The Scorpene program was soon embroiled in all sorts of troubles, from political to technical. Even though all the six submarines were to be delivered by 2012, in reality, the first submarine was handed over to the Indian Navy only in 2017.
“Our submarine building program is at least 15 years behind schedule,” said Commodore Dilbagh Singh, a retired Indian Navy submariner. “The reasons range from policy and bureaucracy to absence of capability in the Indian defence industry.”
The Naval Headquarters kept pushing the P-75I whose Acceptance of Necessity (AON) was issued multiple times and procurement-cum-manufacturing plans — some of which are foolhardy — were made, discussed and rejected. The project was more or less stuck when the Modi government took over in 2014.
The new government first introduced ambiguity in Defence Procurement Procedure in 2016 and subsequently came out with the idea of “strategic partnership” which further complicated the business. A new AON for the SP model was issued in 2018 and the global players responded.
A Long Way To Go
The Defence Ministry last year approved the long-awaited project and a Rs 43,000 crore tender was issued. The five foreign vendors in contention are Rosoboronexport (Russia), Naval Group (formerly DCNS of France), Daewoo (South Korea), Thyssenkrupp Marine Systems (Germany) and Navantia (Spain). They would have to tie up with MDL and Larsen & Toubro which have been selected by the Defence Ministry as the manufacturing yards for P-75I. The deadline for submitting the bids was November but now has been extended to June 2022.

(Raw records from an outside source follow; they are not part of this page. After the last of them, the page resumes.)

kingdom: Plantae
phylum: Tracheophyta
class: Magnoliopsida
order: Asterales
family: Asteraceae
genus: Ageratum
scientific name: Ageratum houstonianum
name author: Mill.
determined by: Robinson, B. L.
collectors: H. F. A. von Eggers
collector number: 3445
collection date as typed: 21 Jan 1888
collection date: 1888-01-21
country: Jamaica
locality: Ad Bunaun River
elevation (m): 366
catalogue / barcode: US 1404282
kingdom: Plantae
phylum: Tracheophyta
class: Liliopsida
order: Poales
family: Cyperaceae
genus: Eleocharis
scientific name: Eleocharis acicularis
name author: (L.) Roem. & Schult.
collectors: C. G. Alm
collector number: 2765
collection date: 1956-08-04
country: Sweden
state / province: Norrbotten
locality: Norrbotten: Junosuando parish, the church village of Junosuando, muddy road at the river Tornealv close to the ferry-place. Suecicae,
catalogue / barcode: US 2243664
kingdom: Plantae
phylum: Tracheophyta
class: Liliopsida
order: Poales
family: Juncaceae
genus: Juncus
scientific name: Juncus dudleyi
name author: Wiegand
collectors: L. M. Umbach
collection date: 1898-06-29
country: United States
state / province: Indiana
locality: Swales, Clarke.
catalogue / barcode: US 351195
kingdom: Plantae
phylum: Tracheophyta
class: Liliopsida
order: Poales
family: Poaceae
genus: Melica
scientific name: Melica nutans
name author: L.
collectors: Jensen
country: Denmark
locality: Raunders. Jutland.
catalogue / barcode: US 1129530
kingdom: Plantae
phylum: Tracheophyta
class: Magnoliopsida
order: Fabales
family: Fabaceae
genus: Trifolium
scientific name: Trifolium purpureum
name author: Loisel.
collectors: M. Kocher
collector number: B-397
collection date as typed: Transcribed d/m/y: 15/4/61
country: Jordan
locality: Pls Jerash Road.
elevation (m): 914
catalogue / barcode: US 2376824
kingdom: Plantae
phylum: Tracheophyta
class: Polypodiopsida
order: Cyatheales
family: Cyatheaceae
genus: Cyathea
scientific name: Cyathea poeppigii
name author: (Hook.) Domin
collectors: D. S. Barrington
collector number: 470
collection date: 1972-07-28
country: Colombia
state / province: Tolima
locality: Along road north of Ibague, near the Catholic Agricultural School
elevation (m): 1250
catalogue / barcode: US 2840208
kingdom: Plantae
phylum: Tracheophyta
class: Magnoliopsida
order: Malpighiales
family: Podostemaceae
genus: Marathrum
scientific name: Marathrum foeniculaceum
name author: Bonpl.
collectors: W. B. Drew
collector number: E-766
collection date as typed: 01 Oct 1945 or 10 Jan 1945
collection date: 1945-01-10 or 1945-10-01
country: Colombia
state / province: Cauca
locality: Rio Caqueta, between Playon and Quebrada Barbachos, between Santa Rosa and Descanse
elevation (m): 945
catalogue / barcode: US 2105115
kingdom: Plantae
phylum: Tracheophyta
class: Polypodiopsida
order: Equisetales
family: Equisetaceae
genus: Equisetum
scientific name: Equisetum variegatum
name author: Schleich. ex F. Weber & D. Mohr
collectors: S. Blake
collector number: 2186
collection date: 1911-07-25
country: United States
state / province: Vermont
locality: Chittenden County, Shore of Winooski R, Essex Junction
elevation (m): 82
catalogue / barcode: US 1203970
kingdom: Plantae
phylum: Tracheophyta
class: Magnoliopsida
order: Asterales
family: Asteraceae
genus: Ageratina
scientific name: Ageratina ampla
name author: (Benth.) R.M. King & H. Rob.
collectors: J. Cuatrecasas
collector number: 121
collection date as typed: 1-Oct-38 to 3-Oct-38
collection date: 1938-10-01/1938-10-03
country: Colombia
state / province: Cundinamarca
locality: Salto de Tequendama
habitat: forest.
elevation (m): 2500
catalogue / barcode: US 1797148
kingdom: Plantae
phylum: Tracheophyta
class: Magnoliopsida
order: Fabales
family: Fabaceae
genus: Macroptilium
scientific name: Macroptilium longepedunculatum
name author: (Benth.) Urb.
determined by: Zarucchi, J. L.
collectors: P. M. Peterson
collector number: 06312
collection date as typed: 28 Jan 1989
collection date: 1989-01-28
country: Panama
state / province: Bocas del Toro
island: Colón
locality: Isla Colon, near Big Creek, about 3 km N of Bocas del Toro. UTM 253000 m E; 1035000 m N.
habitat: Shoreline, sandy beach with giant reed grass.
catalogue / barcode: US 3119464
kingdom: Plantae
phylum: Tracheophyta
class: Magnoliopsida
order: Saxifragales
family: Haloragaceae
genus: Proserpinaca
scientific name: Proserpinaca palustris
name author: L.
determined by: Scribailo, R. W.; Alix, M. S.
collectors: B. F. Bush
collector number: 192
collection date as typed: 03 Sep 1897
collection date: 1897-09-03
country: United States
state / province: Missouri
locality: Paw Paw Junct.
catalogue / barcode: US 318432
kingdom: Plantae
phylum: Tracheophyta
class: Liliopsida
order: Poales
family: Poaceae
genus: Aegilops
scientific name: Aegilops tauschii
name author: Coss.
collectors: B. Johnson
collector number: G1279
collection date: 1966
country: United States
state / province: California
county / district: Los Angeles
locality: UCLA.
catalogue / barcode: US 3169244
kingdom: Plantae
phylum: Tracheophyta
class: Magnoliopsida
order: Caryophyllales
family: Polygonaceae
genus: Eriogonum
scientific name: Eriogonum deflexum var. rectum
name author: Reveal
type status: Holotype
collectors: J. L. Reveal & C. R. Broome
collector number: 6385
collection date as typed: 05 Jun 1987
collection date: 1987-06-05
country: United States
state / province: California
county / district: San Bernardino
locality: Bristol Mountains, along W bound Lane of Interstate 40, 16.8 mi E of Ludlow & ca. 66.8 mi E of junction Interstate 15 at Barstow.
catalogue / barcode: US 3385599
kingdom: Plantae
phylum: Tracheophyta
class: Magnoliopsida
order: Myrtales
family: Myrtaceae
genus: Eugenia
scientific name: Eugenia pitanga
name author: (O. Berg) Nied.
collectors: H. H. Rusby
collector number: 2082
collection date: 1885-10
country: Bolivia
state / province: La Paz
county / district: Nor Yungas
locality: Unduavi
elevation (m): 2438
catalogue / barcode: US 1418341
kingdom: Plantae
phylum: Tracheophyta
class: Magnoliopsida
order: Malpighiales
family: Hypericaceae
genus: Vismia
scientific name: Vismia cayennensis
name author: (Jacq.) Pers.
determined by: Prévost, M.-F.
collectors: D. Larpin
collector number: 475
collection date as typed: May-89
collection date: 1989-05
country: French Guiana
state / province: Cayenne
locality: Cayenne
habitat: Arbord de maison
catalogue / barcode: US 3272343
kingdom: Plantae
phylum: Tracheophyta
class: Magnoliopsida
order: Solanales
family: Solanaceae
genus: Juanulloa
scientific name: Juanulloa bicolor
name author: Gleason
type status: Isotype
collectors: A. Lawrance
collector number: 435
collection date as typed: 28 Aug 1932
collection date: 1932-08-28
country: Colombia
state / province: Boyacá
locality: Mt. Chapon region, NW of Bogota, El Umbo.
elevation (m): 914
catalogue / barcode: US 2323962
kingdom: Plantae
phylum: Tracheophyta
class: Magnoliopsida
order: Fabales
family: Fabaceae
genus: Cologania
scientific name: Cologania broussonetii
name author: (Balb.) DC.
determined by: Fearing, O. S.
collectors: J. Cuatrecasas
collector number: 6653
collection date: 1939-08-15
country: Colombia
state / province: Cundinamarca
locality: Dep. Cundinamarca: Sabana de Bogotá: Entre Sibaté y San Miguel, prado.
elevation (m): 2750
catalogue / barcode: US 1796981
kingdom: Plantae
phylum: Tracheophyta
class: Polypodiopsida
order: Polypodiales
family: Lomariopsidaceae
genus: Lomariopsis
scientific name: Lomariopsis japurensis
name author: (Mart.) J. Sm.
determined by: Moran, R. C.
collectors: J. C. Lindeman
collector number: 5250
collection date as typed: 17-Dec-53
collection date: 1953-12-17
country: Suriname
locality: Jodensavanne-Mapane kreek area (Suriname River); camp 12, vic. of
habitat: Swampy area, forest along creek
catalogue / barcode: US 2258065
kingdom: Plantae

With AIP being a must for P-75I boats, the Russian, French and Spanish companies suffer a disadvantage as they lack the technology. Only South Korean and German firms have AIP technology but it remains to be seen how others overcome the handicap.
Even in the best-case scenario, it would take a few years for the Defence Ministry to complete negotiations with the technology supplier and sign on the dotted lines. The more the delay, the higher the chances of losing skill. “If we are delayed with the decision, the capacity to build the submarine will disappear,” noted Commodore Anil Jai Singh.
With China expanding its submarine fleet, the 30-year plan was modified in 2015 to incorporate the construction of six SSN. Since then very little has been heard of about the plans to build the nuclear-powered attack submarines. Even if everything on the SSN front happens on time, the first Indian SSN won’t be in the water before the 2040s.
“There is a dichotomy between what we want and what we end up with. This is clearly visible on the submarine front,” summed up Commodore Singh.